**EXTRACTED TEXT:**
● ● ● ● ●
A second officer had also been present in the small cell at the time of the incident. His lawyer, Frank Rollinger, said the events had unfolded so quickly that his client could not have intervened. His client described seeing three open-handed strikes to the victim's face and a punch to the side delivered by the main defendant. Rollinger acknowledged that complaints about police violence at the station had been made previously, but underscored that his client had never been involved in or witnessed anything of the kind during his two and a half years working there. "He was genuinely shocked when it suddenly happened", Rollinger said. "There must have been a short-circuit reaction. The working conditions there are extremely complicated. It just went out of control." In his view, the matter might warrant disciplinary or moral consequences, but not criminal prosecution.
The defence for a third officer, who had also been present in the room adjoining the cell, argued that the incident would have occurred regardless of whether his client had been there that day. This officer had not even been on duty at the time, had already consumed alcohol, and had simply accompanied a colleague while waiting to go for a drink.
● ● ● ● ●
**SHORT PROBLEM:** Write the next part of the report on the police cell incident, picking up after its final sentence. You will not need the items for this work.
● ● ● ● ●
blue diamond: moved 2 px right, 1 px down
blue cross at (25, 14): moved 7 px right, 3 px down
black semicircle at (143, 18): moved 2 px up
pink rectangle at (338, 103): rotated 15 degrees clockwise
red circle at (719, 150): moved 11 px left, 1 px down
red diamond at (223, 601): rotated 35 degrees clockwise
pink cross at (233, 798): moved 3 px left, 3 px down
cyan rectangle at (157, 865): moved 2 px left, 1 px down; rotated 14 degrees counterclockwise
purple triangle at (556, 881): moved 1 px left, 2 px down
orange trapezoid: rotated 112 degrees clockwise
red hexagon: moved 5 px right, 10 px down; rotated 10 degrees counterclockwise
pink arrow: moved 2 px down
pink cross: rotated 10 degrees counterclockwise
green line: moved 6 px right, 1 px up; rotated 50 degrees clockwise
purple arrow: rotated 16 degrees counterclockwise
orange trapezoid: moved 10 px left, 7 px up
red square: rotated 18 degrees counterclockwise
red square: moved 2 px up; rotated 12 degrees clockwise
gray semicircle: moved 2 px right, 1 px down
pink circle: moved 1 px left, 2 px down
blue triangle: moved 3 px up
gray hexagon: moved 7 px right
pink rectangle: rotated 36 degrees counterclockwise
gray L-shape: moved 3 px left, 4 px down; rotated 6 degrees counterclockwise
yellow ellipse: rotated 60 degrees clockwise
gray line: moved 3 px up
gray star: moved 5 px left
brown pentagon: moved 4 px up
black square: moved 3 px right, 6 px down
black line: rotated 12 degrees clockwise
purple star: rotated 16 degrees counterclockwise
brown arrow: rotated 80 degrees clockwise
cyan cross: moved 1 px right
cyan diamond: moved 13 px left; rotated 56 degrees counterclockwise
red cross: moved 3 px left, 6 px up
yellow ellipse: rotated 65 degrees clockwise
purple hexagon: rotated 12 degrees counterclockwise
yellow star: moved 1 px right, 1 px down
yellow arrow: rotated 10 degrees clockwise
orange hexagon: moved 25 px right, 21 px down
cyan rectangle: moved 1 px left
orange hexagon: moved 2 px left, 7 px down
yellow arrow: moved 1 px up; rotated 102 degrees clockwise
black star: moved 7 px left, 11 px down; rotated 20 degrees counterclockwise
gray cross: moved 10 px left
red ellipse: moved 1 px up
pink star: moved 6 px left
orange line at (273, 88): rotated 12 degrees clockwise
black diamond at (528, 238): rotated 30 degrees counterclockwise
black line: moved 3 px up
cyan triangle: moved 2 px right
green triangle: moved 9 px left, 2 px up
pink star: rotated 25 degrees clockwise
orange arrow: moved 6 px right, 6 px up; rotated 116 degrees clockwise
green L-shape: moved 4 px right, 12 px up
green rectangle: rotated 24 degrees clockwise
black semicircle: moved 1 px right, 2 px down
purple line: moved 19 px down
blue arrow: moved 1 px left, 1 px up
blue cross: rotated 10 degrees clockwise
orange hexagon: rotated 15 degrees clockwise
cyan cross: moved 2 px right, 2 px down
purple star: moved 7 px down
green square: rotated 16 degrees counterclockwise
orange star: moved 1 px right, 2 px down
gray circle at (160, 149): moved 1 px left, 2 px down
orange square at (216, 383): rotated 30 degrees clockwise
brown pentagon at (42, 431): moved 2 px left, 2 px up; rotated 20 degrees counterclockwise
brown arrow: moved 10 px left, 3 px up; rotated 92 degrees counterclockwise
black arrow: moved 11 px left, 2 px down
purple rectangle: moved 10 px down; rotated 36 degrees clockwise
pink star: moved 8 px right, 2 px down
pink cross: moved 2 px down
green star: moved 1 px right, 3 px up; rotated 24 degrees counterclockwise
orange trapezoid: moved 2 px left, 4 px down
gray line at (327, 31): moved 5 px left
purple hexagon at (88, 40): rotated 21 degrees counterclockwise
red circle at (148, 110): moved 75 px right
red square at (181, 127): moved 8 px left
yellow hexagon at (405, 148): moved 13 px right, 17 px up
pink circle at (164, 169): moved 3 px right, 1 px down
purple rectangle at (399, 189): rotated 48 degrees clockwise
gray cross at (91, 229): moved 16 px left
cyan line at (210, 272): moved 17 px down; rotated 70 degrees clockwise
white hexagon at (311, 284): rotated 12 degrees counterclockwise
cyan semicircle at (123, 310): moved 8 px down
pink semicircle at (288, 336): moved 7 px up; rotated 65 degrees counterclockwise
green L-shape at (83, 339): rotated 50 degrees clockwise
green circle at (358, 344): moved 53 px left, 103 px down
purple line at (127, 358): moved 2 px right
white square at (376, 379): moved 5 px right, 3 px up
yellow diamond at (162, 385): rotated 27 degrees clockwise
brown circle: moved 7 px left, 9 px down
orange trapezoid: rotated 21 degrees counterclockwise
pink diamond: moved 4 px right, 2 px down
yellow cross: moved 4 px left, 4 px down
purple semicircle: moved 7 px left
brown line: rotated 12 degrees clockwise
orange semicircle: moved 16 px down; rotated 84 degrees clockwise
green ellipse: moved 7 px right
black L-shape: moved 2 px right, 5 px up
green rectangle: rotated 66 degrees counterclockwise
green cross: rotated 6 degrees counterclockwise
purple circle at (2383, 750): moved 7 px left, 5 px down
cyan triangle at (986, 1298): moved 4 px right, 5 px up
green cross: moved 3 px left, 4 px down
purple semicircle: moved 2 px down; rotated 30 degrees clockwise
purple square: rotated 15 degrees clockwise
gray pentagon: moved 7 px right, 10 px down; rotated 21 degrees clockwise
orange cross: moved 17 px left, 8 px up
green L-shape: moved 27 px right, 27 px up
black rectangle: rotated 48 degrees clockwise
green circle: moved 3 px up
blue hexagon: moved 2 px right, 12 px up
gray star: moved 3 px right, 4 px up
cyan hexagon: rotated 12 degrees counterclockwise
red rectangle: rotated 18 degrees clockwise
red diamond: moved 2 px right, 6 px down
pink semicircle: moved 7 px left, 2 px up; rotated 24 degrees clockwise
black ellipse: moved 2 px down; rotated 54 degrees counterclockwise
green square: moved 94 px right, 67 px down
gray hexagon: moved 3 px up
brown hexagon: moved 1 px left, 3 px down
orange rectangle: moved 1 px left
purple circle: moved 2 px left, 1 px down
● ● ● ● ●
**TASK RESULT:**
The lawyer for the fourth defendant, the senior officer who had instructed a young colleague to record details in the arrest report without knowing what had actually taken place, said his client had written three notes in a moment of poor judgement that he deeply regrets. He had not sought to benefit himself or anyone else from doing so.
In their closing statements, each of the defendants expressed remorse. The main defendant said he had never intended to harm anyone. Two of the officers asked the judges to consider the impact the case had already had on their families. One of them, along with another defendant, also apologised directly to the young police officer who had been asked to falsify the report and who, to this day, continues to face a difficult reception from colleagues. The same officer who had given the young policeman his instructions exclaimed: "My heart bleeds for the profession, and at the same time I am ashamed", he said. "I was not at my best at that time, and there's no way I can take it back. I am sorry."